An international group of researchers, including scientists at the University of Washington School of Public Health, studied more than 520,000 people from around the world and identified 22 new genetic risk factors for stroke.
The landmark study, published online March 12 in Nature Genetics, triples the number of gene regions known to affect stroke risk.
“This large-scale collaboration identified 22 new genetic loci associated with stroke, the second leading cause of death and disability,” says Bruce M. Psaty, professor of epidemiology and adjunct professor of health services at the UW School of Public Health. “These findings may eventually lead to new drug targets for the prevention or treatment of stroke.” Psaty is also a professor of medicine and co-director of the UW’s Cardiovascular Health Research Unit.
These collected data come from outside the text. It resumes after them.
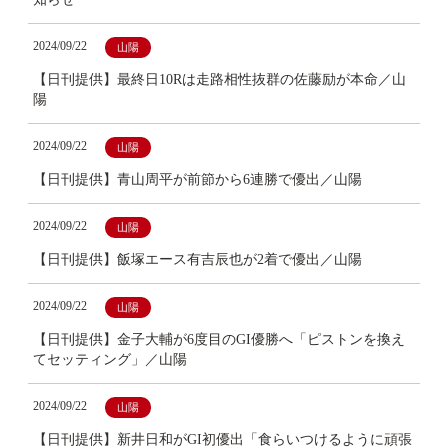
2024/09/22
山陽
【日刊提供】最終日10Rは走路相性抜群の佐藤励が本命／山
陽
2024/09/22
山陽
【日刊提供】青山周平が前節から6連勝で優出／山陽
2024/09/22
山陽
【日刊提供】飯塚エース有吉辰也が2着で優出／山陽
2024/09/22
山陽
【日刊提供】金子大輔が6度目のGI優勝へ「ピストンを換え
てセッティング」／山陽
2024/09/22
山陽
【日刊提供】新井日和がGI初優出「食らいつけるように頑張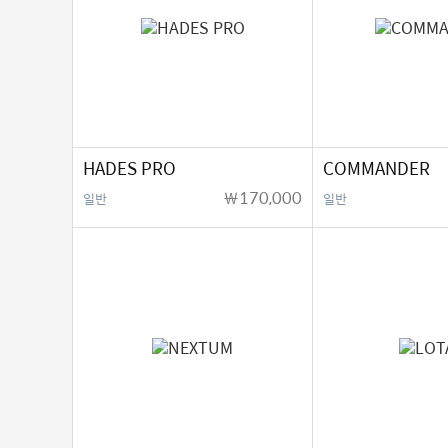
HADES PRO
COMMANDER
￦170,000
일반
일반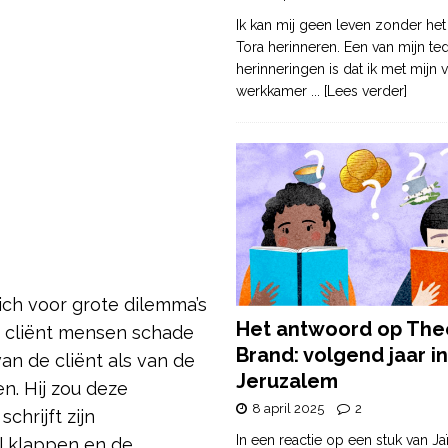
Ik kan mij geen leven zonder het
Tora herinneren. Een van mijn te
herinneringen is dat ik met mijn v
werkkamer
... [Lees verder]
ich voor grote dilemma’s
Het antwoord op The
jn cliënt mensen schade
Brand: volgend jaar in
n de cliënt als van de
Jeruzalem
n. Hij zou deze
8 april 2025
2
hrijft zijn
In een reactie op een stuk van Ja
l klappen en de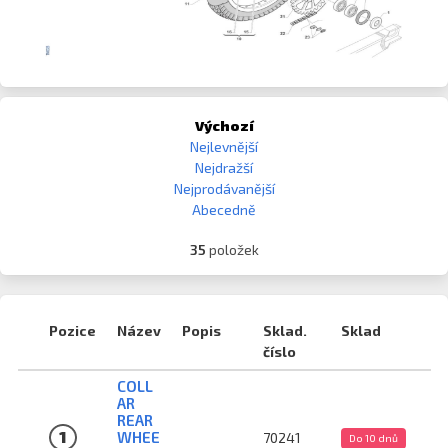
Výchozí
Nejlevnější
Nejdražší
Nejprodávanější
Abecedně
35
položek
Pozice
Název
Popis
Sklad.
Sklad
číslo
COLL
AR
REAR
1
WHEE
70241
Do 10 dnů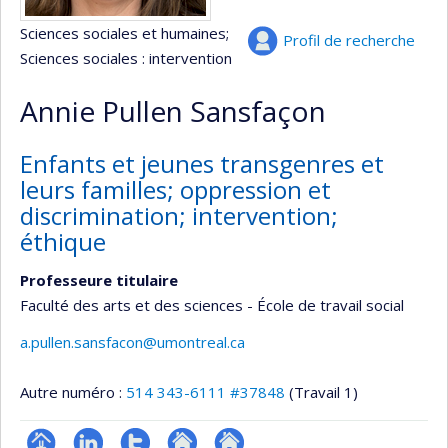
Sciences sociales et humaines
;
Profil de recherche
Sciences sociales : intervention
Annie Pullen Sansfaçon
Enfants et jeunes transgenres et
leurs familles; oppression et
discrimination; intervention;
éthique
Professeure titulaire
Faculté des arts et des sciences - École de travail social
a.pullen.sansfacon@umontreal.ca
Autre numéro :
514 343-6111 #37848
(Travail 1)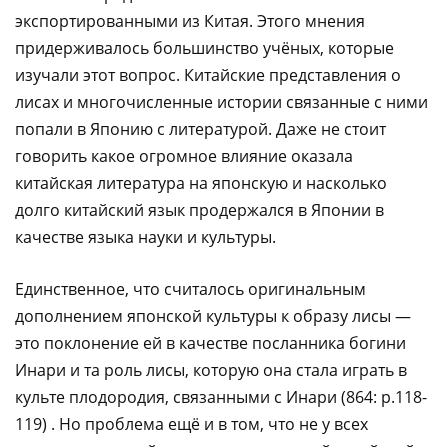
экспортированными из Китая. Этого мнения
придерживалось большинство учёных, которые
изучали этот вопрос. Китайские представления о
лисах и многочисленные истории связанные с ними
попали в Японию с литературой. Даже не стоит
говорить какое огромное влияние оказала
китайская литература на японскую и насколько
долго китайский язык продержался в Японии в
качестве языка науки и культуры.​‌‌​‌‌​ ​‌​‌‌‌‌ ​​​‌​‌ ​​‌‌​​ ​​‌‌‌​ ​‌​​​‌ ​​‌‌‌​ ​​​‌‌‌ ​​‌​‌​ ​‌​​​‌ ​​‌‌‌​ ​​‌‌‌‌ ​‌​​​‌ ​​‌​‌​ ​​‌​‌‌ ​‌​​‌‌ ​‌​‌​‌​ ​‌‌​‌‌​ ​‌‌‌​‌‌ ​​‌‌‌‌
Единственное, что считалось оригинальным
дополнением японской культуры к образу лисы —
это поклонение ей в качестве посланника богини
Инари и та роль лисы, которую она стала играть в
культе плодородия, связанными с Инари (864: p.118-
119) . Но проблема ещё и в том, что не у всех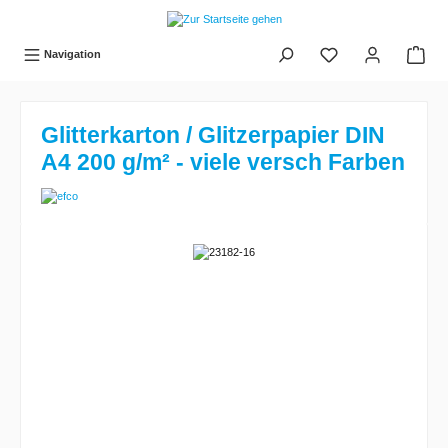
tinhalt springen
Navigation
Glitterkarton / Glitzerpapier DIN
A4 200 g/m² - viele versch Farben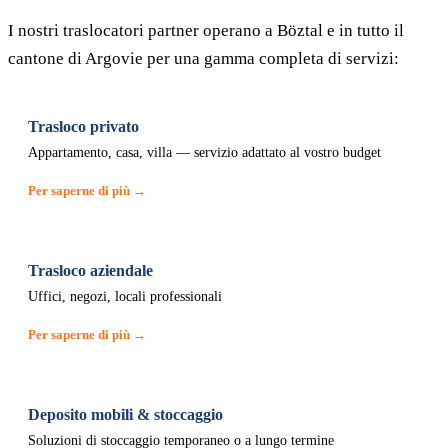
I nostri traslocatori partner operano a Böztal e in tutto il
cantone di Argovie per una gamma completa di servizi:
Trasloco privato
Appartamento, casa, villa — servizio adattato al vostro budget
Per saperne di più →
Trasloco aziendale
Uffici, negozi, locali professionali
Per saperne di più →
Deposito mobili & stoccaggio
Soluzioni di stoccaggio temporaneo o a lungo termine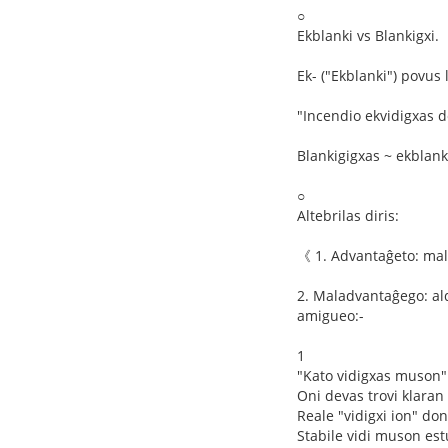
○
Ekblanki vs Blankigxi.
Ek- ("Ekblanki") povus 
"Incendio ekvidigxas d
Blankigigxas ~ ekblan
○
Altebrilas diris:
《 1. Advantaĝeto: mall
2. Maladvantaĝego: ald
amigueo:-
1
"Kato vidigxas muson"
Oni devas trovi klaran 
Reale "vidigxi ion" do
Stabile vidi muson est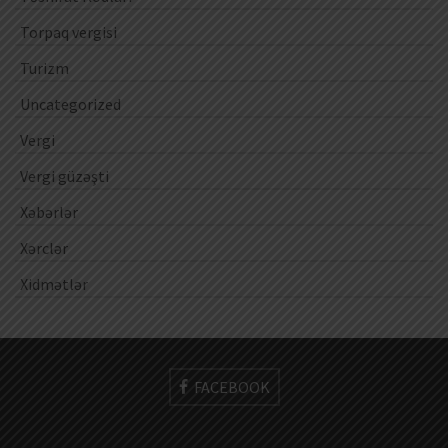
Torpaq vergisi
Turizm
Uncategorized
Vergi
Vergi güzəşti
Xəbərlər
Xərclər
Xidmətlər
FACEBOOK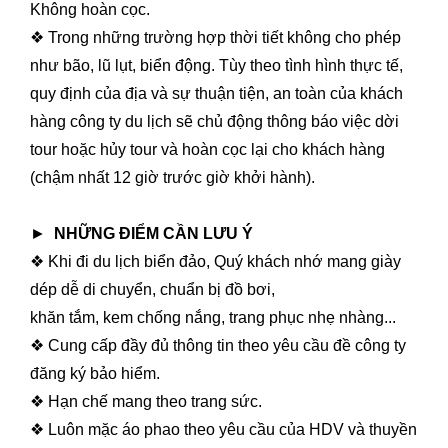
Không hoàn cọc.
❖ Trong những trường hợp thời tiết không cho phép
như bão, lũ lụt, biển động. Tùy theo tình hình thực tế,
quy định của địa và sự thuận tiện, an toàn của khách
hàng công ty du lịch sẽ chủ động thông báo việc dời
tour hoặc hủy tour và hoàn cọc lại cho khách hàng
(chậm nhất 12 giờ trước giờ khởi hành).
►
NHỮNG ĐIỂM CẦN LƯU Ý
❖ Khi đi du lịch biển đảo, Quý khách nhớ mang giày
dép dễ di chuyển, chuẩn bị đồ bơi,
khăn tắm, kem chống nắng, trang phục nhẹ nhàng...
❖ Cung cấp đầy đủ thông tin theo yêu cầu đề công ty
đăng ký bảo hiểm.
❖ Hạn chế mang theo trang sức.
❖ Luôn mặc áo phao theo yêu cầu của HDV và thuyền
The largest genetic study on stroke ever, this work was based on DNA (deoxyribonucleic acid) samples of 521,612 people from Europe, North and South America, Asia, Africa and Australia. Of this group, 67,162 had a stroke.
The study, which compiled and combined data from 29 large genetic studies, identified novel genetic risk factors for any stroke, any ischemic stroke and all major subtypes of ischemic stroke. About 80 percent of strokes are ischemic, which occurs when a blood vessel supplying the brain is blocked.
“The distinct association patterns of several newly identified genetic susceptibility loci with specific ischemic stroke subtypes may ultimately lead to better understanding of pathophysiologic mechanisms underlying stroke, such as large vessel atherosclerosis or small vessel disease in the brain,” says Alex Reiner, a research professor of epidemiology at the UW School of Public Health and core member of the Public Health Sciences Division at Fred Hutchinson Cancer Research Center.
The results demonstrate shared genetic influences with other vascular conditions, especially blood pressure. Researchers also found genetic links to coronary artery disease and venous thromboembolism, a blood clot that forms in the veins (usually in the leg). The results suggest new biologic mechanisms for the development of stroke and could help scientists identify drug targets for prevention or treatment.
The study was conducted by members of MEGASTROKE, a large collaboration launched by the International Stroke Genetics Consortium. The following University of Washington researchers took part in the study: Bruce M. Psaty, Kerri Wiggins, Joshua Bis, Kenneth Rice, Cathy Laurie, Quenna Wong, W. T. Longstreth Jr., Traci Bartz, Susan Heckbert, Alex P. Reiner and Nicholas Smith.